The New York League of Conservation Voters just released the questionnaire that will be guiding their endorsements for state legislators in 2010. NYLCV is one of only two organizations in the state that endorses candidates based on their support for sustainable transportation. While the organization will be judging candidates on their support for important transportation reforms like complete streets and smart growth policies, they aren't asking about urban transit issues like MTA funding or bus lane cameras.

The NYLCV stands out among environmental organizations for its focus on electoral politics. The questionnaire is a central piece of the group's endorsement process; even the strongest environmentalists are ineligible for their support without filling one out.
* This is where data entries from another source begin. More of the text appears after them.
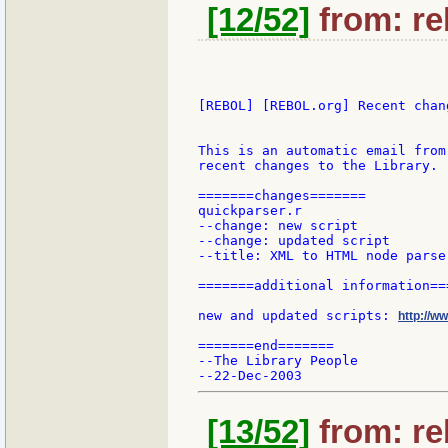
[12/52]
from: re
[REBOL] [REBOL.org] Recent chang
This is an automatic email from
recent changes to the Library.

=======changes=======

quickparser.r

--change: new script

--change: updated script

--title: XML to HTML node parser
=======additional information===
new and updated scripts: 
http://w
=======end=======

--The Library People

[13/52]
from: re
Transportation and planning issues make up a major part of the questionnaire, along with clean energy and water quality. Top priorities include complete streets legislation, which would require streets to be designed for cyclists and pedestrians, and the Smart Growth Public Infrastructure Policy Act, which would require state agencies to prioritize infrastructure spending in areas where infrastructure already exists, helping to curb suburban sprawl.

"Those are our two items we thought had some momentum this year, items that could get passed in this complicated budget environment," said NYLCV's Dan Hendrick. According to Hendrick, these priorities were worked out after conversations with transportation advocates like Transportation Alternatives, the Tri-State Transportation Campaign, and the Empire State Transportation Alliance. (Unlike NYLCV, the transportation groups don't have the legal ability to endorse candidates.)

Absent, however, are two issues critical to making transit in New York City an attractive transportation option instead of cars: MTA funding and camera enforcement for bus lanes. NYLCV has made both issues high priorities in recent years. Congestion pricing was one of its top issues in 2008, and the group has asked about bus lane cameras on past questionnaires. 

The lack of attention on MTA funding is partly a reflection of just how dysfunctional the state capital has become.

There simply wasn't enough momentum in Albany for any sort of comprehensive MTA rescue for NYLCV to ask about it, said Hendrick. "They have completely avoided MTA discussions," he added. 

As for bus lane enforcement, Hendrick said that it's still one of their top lobbying issues, but that the NYLCV decided it would rather not ask upstate legislators about a New York City-specific piece of legislation.

The MTA and bus cams might still come up in the interview section of NYLCV's endorsement process, Hendrick said, which the group can tailor for specific candidates. Given NYLCV's unique position to make sustainable transportation an electoral issue in Albany, hopefully they'll track where pols stand on the important transit issues that didn't make it onto their questionnaire.